I already read this, and so wish to intuit 3 without relying on (only rearranging) the definition of Conditional Probability.
I modified the following's source for concision.
$1.$ Now look at $\Pr(A \cap B)$. We know that if $A$ has happened, then $A \cap B$ happens with probability $\Pr(B\mid A)$.
$2.$ If we do NOT know that $A$ has happened, we must $\color{darkred}{SCALE \; \Pr(B\mid A) \text{ with } \Pr(A)}$.
$3.$ Thus, $ \Pr(A \cap B)= \Pr(B\mid A)\Pr(A) \text{.}$
I pursue only intuition; please do not answer with formal proofs.
I do not understand 2. How does $\color{darkred}{SCALING \; \Pr(B\mid A) \text{ with } \Pr(A)}$ translate into multiplying them both together? For example, why does 'scaling' not imply addition?
Suppose you were to grab the edges of $A$ and stretch it out so it covers all of $\Omega$. $B$ stretches out with it. Now we ask, what proportion of $\Omega$ is covered by the intersection of $A$ and $B$? The answer is simply the proportion of $A$ covered by $B$. The proportional stretching of things doesn't change the proportion of $A$ covered by $B$ so this value is still $P(B|A)$.

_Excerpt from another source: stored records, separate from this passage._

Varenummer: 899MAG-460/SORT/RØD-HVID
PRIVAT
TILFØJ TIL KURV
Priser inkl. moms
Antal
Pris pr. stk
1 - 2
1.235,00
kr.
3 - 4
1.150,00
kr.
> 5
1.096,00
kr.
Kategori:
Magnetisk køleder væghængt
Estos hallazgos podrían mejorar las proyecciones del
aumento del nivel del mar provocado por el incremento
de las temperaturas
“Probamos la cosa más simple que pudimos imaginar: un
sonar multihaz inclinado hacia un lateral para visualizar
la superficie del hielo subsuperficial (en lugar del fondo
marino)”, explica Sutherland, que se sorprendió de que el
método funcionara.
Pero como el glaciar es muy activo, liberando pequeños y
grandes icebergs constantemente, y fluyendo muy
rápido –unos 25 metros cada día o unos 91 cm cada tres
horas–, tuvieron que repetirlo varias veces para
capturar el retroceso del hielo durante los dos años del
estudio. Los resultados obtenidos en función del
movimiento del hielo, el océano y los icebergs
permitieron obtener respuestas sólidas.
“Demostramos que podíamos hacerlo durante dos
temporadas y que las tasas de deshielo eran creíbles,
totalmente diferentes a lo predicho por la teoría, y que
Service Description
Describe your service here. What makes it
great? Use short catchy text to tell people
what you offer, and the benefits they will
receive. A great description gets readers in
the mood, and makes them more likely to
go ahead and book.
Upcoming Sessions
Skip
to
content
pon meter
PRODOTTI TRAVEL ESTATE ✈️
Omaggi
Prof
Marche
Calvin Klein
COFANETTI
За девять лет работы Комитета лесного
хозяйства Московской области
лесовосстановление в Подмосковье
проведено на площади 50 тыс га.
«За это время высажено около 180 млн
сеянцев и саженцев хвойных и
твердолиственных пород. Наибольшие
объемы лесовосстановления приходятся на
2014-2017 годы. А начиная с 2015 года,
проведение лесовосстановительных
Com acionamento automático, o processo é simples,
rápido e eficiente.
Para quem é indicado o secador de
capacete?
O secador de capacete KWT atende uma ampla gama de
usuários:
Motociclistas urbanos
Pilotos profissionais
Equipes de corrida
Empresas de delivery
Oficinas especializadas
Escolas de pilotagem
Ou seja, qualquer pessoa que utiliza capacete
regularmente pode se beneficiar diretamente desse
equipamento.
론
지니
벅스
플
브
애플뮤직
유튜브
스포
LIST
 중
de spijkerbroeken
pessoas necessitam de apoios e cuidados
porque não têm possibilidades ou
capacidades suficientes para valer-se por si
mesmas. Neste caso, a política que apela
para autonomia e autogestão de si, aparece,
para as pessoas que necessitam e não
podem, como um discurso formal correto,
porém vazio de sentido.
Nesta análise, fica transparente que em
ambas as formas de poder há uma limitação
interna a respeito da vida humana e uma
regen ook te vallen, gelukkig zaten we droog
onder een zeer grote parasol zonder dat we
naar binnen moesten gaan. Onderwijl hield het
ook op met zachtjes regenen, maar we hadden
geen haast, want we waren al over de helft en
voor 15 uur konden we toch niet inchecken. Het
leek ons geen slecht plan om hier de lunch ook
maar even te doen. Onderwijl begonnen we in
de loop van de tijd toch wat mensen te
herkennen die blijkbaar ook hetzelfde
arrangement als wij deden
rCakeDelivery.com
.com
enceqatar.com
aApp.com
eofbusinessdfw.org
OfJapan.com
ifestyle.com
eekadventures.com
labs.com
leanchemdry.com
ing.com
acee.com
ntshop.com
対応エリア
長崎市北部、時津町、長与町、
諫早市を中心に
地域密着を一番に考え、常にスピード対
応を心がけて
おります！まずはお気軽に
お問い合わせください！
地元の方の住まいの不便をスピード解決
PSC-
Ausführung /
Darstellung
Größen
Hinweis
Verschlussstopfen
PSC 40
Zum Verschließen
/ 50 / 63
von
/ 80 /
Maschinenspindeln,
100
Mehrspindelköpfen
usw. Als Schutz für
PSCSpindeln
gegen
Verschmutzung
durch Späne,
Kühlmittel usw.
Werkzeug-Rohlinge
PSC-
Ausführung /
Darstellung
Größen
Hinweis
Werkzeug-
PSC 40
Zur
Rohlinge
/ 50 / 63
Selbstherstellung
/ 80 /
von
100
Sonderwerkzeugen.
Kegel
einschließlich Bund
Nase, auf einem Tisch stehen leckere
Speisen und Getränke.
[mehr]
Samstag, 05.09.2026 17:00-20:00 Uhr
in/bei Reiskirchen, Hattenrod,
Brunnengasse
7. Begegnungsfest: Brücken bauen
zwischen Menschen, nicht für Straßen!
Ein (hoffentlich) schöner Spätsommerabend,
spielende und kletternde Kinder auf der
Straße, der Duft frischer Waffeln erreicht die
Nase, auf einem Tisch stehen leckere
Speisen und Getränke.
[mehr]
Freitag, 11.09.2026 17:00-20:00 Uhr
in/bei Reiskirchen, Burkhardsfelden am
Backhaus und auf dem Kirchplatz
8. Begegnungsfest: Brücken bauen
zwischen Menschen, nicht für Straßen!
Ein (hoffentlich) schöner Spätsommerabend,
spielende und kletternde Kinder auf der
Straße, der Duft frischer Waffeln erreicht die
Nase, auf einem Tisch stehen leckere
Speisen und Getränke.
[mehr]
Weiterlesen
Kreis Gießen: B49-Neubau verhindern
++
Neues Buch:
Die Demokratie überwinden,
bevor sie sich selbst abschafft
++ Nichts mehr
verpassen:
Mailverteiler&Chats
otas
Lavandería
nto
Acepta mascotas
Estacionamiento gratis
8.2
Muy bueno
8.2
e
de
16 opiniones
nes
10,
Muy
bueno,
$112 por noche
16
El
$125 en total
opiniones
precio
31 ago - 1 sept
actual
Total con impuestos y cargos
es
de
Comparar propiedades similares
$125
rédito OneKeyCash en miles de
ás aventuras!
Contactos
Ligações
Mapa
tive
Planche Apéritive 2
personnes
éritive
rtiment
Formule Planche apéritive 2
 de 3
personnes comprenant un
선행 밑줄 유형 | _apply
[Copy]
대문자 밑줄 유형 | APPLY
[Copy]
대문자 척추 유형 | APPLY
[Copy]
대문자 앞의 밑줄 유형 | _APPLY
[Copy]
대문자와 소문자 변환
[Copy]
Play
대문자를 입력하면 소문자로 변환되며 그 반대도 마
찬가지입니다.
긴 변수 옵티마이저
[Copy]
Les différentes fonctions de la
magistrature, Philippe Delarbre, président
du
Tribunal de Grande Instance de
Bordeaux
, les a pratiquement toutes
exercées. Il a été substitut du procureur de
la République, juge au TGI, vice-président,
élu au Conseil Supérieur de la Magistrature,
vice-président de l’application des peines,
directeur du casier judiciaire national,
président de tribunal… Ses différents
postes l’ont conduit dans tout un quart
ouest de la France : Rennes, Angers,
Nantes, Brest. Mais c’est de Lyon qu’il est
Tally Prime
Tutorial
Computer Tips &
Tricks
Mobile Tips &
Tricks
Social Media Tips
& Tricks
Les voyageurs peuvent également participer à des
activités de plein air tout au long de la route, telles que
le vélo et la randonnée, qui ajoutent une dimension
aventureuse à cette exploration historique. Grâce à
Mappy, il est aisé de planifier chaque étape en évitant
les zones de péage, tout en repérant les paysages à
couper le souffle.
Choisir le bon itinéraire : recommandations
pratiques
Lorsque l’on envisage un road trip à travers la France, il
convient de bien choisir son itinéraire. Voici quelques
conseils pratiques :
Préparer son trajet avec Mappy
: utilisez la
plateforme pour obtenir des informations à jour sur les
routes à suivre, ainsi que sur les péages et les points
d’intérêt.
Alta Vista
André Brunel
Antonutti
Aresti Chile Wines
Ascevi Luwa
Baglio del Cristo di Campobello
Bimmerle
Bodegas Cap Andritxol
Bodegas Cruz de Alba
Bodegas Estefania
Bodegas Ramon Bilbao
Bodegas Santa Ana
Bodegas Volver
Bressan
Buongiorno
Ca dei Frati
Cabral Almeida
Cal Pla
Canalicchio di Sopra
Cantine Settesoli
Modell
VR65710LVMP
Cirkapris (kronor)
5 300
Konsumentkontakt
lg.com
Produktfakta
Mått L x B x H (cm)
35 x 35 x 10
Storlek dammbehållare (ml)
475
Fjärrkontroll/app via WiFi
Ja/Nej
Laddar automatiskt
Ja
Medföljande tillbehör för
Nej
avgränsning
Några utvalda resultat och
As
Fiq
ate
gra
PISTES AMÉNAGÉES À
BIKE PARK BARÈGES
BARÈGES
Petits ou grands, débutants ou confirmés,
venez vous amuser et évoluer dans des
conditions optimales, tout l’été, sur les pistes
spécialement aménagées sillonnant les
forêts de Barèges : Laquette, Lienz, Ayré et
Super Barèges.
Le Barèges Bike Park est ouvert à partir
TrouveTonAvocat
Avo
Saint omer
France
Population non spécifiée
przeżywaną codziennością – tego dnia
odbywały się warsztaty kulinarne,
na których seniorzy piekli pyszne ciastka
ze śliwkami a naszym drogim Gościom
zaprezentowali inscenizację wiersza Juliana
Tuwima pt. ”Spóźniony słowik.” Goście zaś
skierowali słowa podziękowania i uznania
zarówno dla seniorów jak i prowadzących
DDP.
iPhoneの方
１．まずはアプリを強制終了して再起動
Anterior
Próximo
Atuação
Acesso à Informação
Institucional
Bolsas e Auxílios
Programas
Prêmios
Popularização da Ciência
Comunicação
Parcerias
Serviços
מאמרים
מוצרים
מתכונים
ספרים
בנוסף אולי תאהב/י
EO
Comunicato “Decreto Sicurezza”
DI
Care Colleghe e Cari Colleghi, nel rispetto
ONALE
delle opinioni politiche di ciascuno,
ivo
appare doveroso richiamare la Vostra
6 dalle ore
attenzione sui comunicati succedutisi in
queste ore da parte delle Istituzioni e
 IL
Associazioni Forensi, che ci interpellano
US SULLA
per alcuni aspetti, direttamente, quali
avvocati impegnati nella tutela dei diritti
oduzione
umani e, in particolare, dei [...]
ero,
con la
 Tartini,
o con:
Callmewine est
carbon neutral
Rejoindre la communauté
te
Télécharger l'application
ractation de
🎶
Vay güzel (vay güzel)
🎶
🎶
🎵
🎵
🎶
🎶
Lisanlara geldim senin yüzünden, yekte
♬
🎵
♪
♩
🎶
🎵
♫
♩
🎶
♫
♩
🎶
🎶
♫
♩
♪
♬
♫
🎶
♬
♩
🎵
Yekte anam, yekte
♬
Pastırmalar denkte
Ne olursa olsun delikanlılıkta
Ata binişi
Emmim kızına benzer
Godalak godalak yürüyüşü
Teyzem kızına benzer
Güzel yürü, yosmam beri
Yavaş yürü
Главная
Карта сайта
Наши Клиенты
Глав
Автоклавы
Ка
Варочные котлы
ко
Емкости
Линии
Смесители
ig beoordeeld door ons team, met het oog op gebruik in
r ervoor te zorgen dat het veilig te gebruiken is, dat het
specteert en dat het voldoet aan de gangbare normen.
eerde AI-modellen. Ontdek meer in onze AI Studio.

But, $A$ isn't actually the whole universe. We have to shrink everything back down so it's all in the original size relative to $\Omega$. To do this, we shrink everything back down by a factor of $P(A)$ (the true size of $A$ within $\Omega$.
Now when we ask, what is the size of the the portion of $B$ that overlaps $A$ relative to the entire universe $\Omega$, the answer is $P(B|A)$ shrunk down by $P(A)$ which is $P(B|A)P(A)$